6.2. Hardened Total Loss

$$E_i:=E_i^{\mathrm{data}}+\alpha E_{\mathrm{cpl}}\left(\mathbf{p}\right)+\beta {\Omega }_i,$$

(12)

and weights follow (10).

6.3. Surprise as a Diagnostic (Not a Physical Law)

Define residual loss $E_{\mathrm{res}}:=d(\widehat{X},X^{★})$ and

$$S:=E_{\mathrm{res}}-\sum _i{k}_i{E}_i^{\mathrm{data}}.$$

(13)

The surprise indicator is intended as an engineering diagnostic summarizing persistent mismatch between assembled predictions and reference observations.

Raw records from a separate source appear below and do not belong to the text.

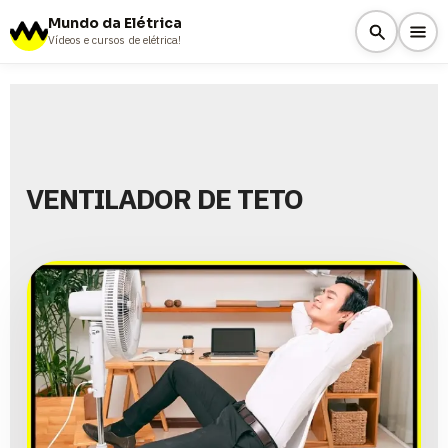
Mundo da Elétrica
Vídeos e cursos de elétrica!
VENTILADOR DE TETO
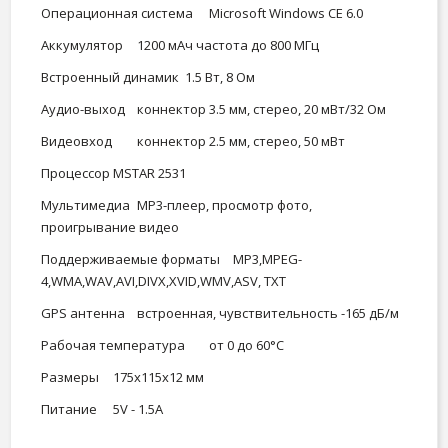
Операционная система
Microsoft Windows CE 6.0
Аккумулятор
1200 мАч частота до 800 МГц
Встроенный динамик
1.5 Вт, 8 Ом
Aудио-выход
коннектор 3.5 мм, стерео, 20 мВт/32 Ом
Видеовход
коннектор 2.5 мм, стерео, 50 мВт
Процессор
MSTAR 2531
Мультимедиа
MP3-плеер, просмотр фото,
проигрывание видео
Поддерживаемые форматы
MP3,MPEG-
4,WMA,WAV,AVI,DIVX,XVID,WMV,ASV, TXT
GPS антенна
встроенная, чувствительность -165 дБ/м
Рабочая температура
от 0 до 60°C
Размеры
175х115х12 мм
Питание
5V - 1.5A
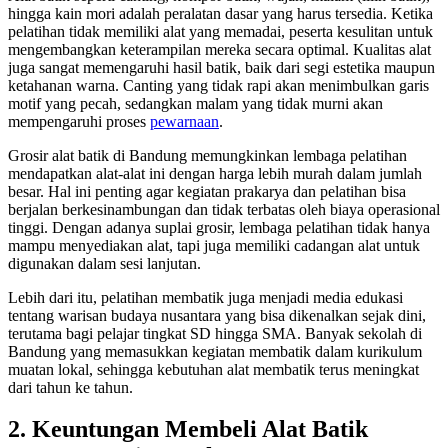
hingga kain mori adalah peralatan dasar yang harus tersedia. Ketika
pelatihan tidak memiliki alat yang memadai, peserta kesulitan untuk
mengembangkan keterampilan mereka secara optimal. Kualitas alat
juga sangat memengaruhi hasil batik, baik dari segi estetika maupun
ketahanan warna. Canting yang tidak rapi akan menimbulkan garis
motif yang pecah, sedangkan malam yang tidak murni akan
mempengaruhi proses
pewarnaan
.
Grosir alat batik di Bandung memungkinkan lembaga pelatihan
mendapatkan alat-alat ini dengan harga lebih murah dalam jumlah
besar. Hal ini penting agar kegiatan prakarya dan pelatihan bisa
berjalan berkesinambungan dan tidak terbatas oleh biaya operasional
tinggi. Dengan adanya suplai grosir, lembaga pelatihan tidak hanya
mampu menyediakan alat, tapi juga memiliki cadangan alat untuk
digunakan dalam sesi lanjutan.
Lebih dari itu, pelatihan membatik juga menjadi media edukasi
tentang warisan budaya nusantara yang bisa dikenalkan sejak dini,
terutama bagi pelajar tingkat SD hingga SMA. Banyak sekolah di
Bandung yang memasukkan kegiatan membatik dalam kurikulum
muatan lokal, sehingga kebutuhan alat membatik terus meningkat
dari tahun ke tahun.
2. Keuntungan Membeli Alat Batik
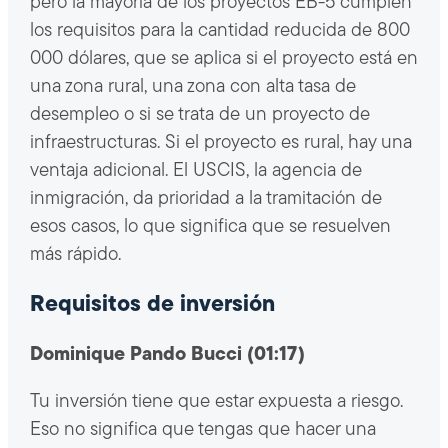
pero la mayoría de los proyectos EB-5 cumplen
los requisitos para la cantidad reducida de 800
000 dólares, que se aplica si el proyecto está en
una zona rural, una zona con alta tasa de
desempleo o si se trata de un proyecto de
infraestructuras. Si el proyecto es rural, hay una
ventaja adicional. El USCIS, la agencia de
inmigración, da prioridad a la tramitación de
esos casos, lo que significa que se resuelven
más rápido.
Requisitos de inversión
Dominique Pando Bucci (01:17)
Tu inversión tiene que estar expuesta a riesgo.
Eso no significa que tengas que hacer una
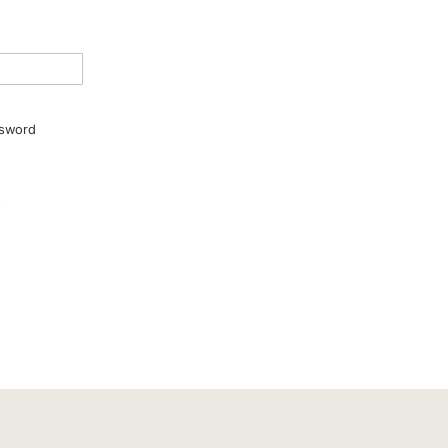
sword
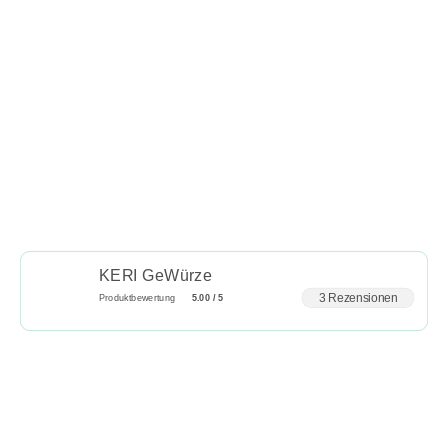
KERI GeWürze
3 Rezensionen
Produktbewertung
5.00 / 5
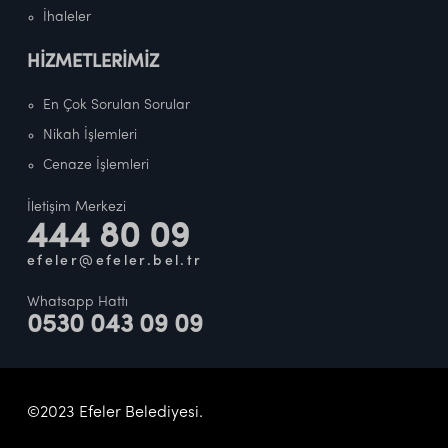
İhaleler
HİZMETLERİMİZ
En Çok Sorulan Sorular
Nikah İşlemleri
Cenaze İşlemleri
İletişim Merkezi
444 80 09
efeler@efeler.bel.tr
Whatsapp Hattı
0530 043 09 09
©2023 Efeler Belediyesi.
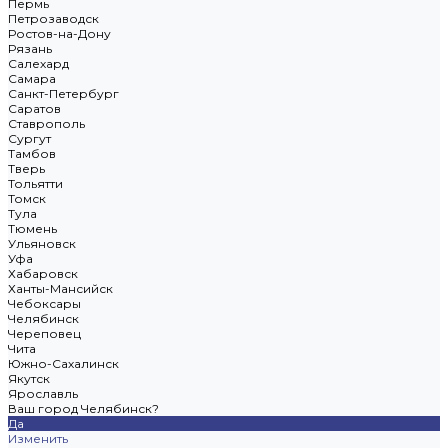
Пермь
Петрозаводск
Ростов-на-Дону
Рязань
Салехард
Самара
Санкт-Петербург
Саратов
Ставрополь
Сургут
Тамбов
Тверь
Тольятти
Томск
Тула
Тюмень
Ульяновск
Уфа
Хабаровск
Ханты-Мансийск
Чебоксары
Челябинск
Череповец
Чита
Южно-Сахалинск
Якутск
Ярославль
Ваш город Челябинск?
Да
Изменить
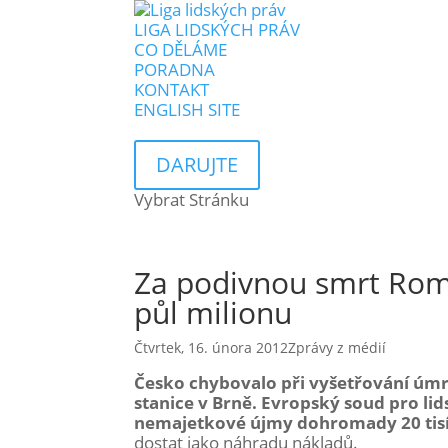
LIGA LIDSKÝCH PRÁV
CO DĚLÁME
PORADNA
KONTAKT
ENGLISH SITE
DARUJTE
Vybrat Stránku
Za podivnou smrt Roma
půl milionu
Čtvrtek, 16. února 2012
Zprávy z médií
Česko chybovalo při vyšetřování úmrt
stanice v Brně. Evropský soud pro li
nemajetkové újmy dohromady 20 tisíc 
dostat jako náhradu nákladů.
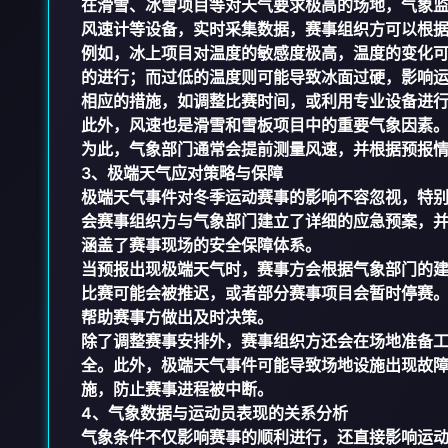
在滑雪、冰雪项目等对天气要求极高的场地，气象
风速计等设备，实时采集数据，赛事组织方可以根
例如，冰上项目对温度的敏感度极高，温度的变化
的进行；而过低的温度则可能导致冰面过硬，影响
相应的措施，如调整比赛时间，或利用专业设备进
此外，风速也是滑雪和雪板项目中的重要气象因素
为此，气象部门通常会提前测量风速，并根据预报
3、极端天气应对策略与保障
极端天气事件对冬季运动赛事的影响不容忽视，特
会赛事组织方与气象部门建立了详细的应急预案，
涵盖了赛事现场的安全保障体系。
当预报出现极端天气时，赛事方会根据气象部门的
比赛可能会被推迟，或者部分赛事项目会暂时停赛
帮助赛事方做出及时决策。
除了调整赛事安排外，赛事组织方还会在场地准备
全。此外，极端天气事件可能导致场地设施出现故
施，防止赛事进程被中断。
4、气象数据与运动员表现的关系分析
气象条件不仅影响赛事的顺利进行，还直接影响运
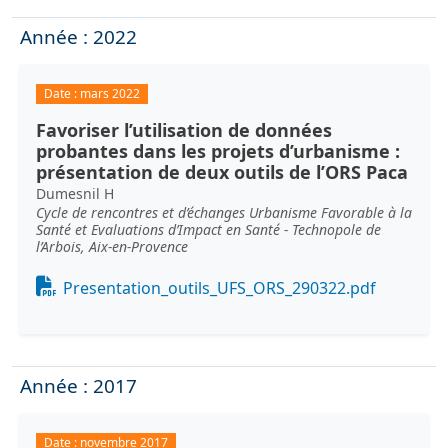
Année : 2022
Date :
mars 2022
Favoriser l’utilisation de données
probantes dans les projets d’urbanisme :
présentation de deux outils de l’ORS Paca
Dumesnil H
Cycle de rencontres et d’échanges Urbanisme Favorable à la
Santé et Evaluations d’Impact en Santé - Technopole de
l’Arbois, Aix-en-Provence
Document
Presentation_outils_UFS_ORS_290322.pdf
Année : 2017
Date :
novembre 2017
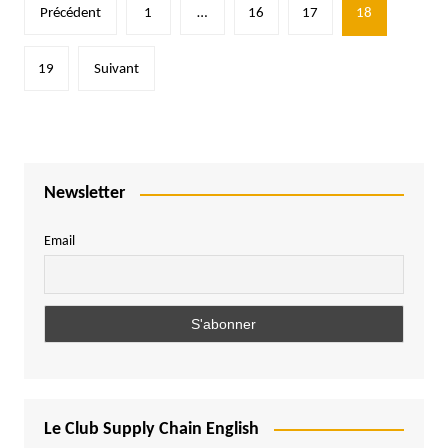
Pagination
Précédent
1
…
16
17
18
des
publications
19
Suivant
Newsletter
Email
Le Club Supply Chain English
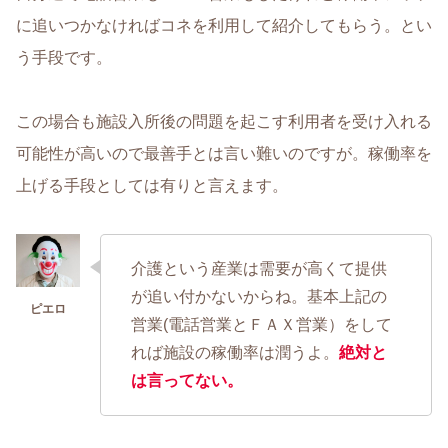
に追いつかなければコネを利用して紹介してもらう。とい
う手段です。
この場合も施設入所後の問題を起こす利用者を受け入れる
可能性が高いので最善手とは言い難いのですが。稼働率を
上げる手段としては有りと言えます。
介護という産業は需要が高くて提供
が追い付かないからね。基本上記の
営業(電話営業とＦＡＸ営業）をして
れば施設の稼働率は潤うよ。
絶対と
は言ってない。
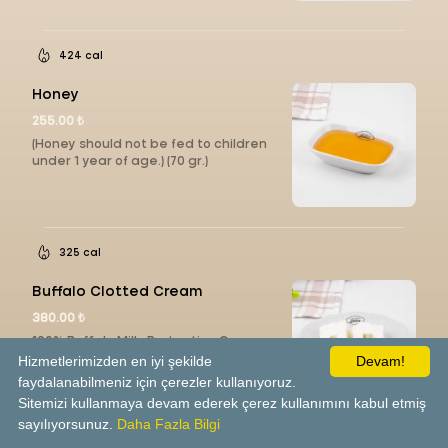
424 cal
Honey
255.00 ₺
(Honey should not be fed to children
under 1 year of age.) (70 gr.)
325 cal
Buffalo Clotted Cream
380.00 ₺
100% Buffalo Milk, Protective Gases
(E290, E941) (70 gr)
Hizmetlerimizden en iyi şekilde
Devam!
faydalanabilmeniz için çerezler kullanıyoruz.
Sitemizi kullanmaya devam ederek çerez kullanımını kabul etmiş
sayılıyorsunuz.
Daha Fazla Bilgi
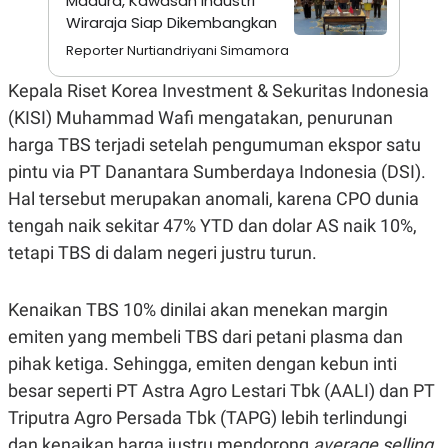
Madura, Kawasan Industri
A
I
Wiraraja Siap Dikembangkan
S
V
K
E
Reporter Nurtiandriyani Simamora
E
M
E
Kepala Riset Korea Investment & Sekuritas Indonesia
N
(KISI) Muhammad Wafi mengatakan, penurunan
T
E
harga TBS terjadi setelah pengumuman ekspor satu
R
I
pintu via PT Danantara Sumberdaya Indonesia (DSI).
A
Hal tersebut merupakan anomali, karena CPO dunia
N
tengah naik sekitar 47% YTD dan dolar AS naik 10%,
L
E
tetapi TBS di dalam negeri justru turun.
S
T
A
R
Kenaikan TBS 10% dinilai akan menekan margin
I
emiten yang membeli TBS dari petani plasma dan
pihak ketiga. Sehingga, emiten dengan kebun inti
KANAL
besar seperti PT Astra Agro Lestari Tbk (AALI) dan PT
Triputra Agro Persada Tbk (TAPG) lebih terlindungi
P
I
U
M
dan kenaikan harga justru mendorong
average
selling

No claim is made that it is, by itself, a thermodynamic entropy production law; any thermodynamic reading should be treated as a hypothesis to be tested in open-system settings.

7. Minimal Case Study Template and a NISQ Acid Test

7.1. Minimal Reproducibility Checklist

Any case study should report: (i) the definition of $\Phi$ and the dimension of $\mathcal{Y}$, (ii) the metric d used for loss, (iii) the candidate models compared, (iv) the calibration procedure for $(\lambda ,\alpha ,\beta )$ and for knobs, and (v) weight trajectories $k_i$ with residual monitoring.

7.2. NISQ Acid Test: Critical Decoherence

For a qubit with dephasing characterized by $T_2$,

$$\xi \approx {\displaystyle \frac{t_{\mathrm{obs}}}{T_2}},r\approx 0,$$

and $\theta$ depends on effective mixing/noise. The operational critical time is defined by

$$t_{\mathrm{crit}}:k_Q\left(t_{\mathrm{crit}}\right)=k_{\mathrm{th}},k_{\mathrm{th}}\in (0,1)\left(\mathrm{e}.\mathrm{g}.0.5\right).$$

8. Qualitative Regime Figure

9. Conclusions

An operational meta-model for regime-aware prediction assembly has been presented. The framework combines (i) a shared observable space, (ii) soft loss-based weighting with regularization and complexity control, (iii) physics-facing regime priors via calibrated knobs, and (iv) a diagnostic for persistent out-of-catalog mismatch. The proposal is deliberately incremental: it is intended as a practical decision layer on top of existing mechanistic models, with clear calibration and validation hooks.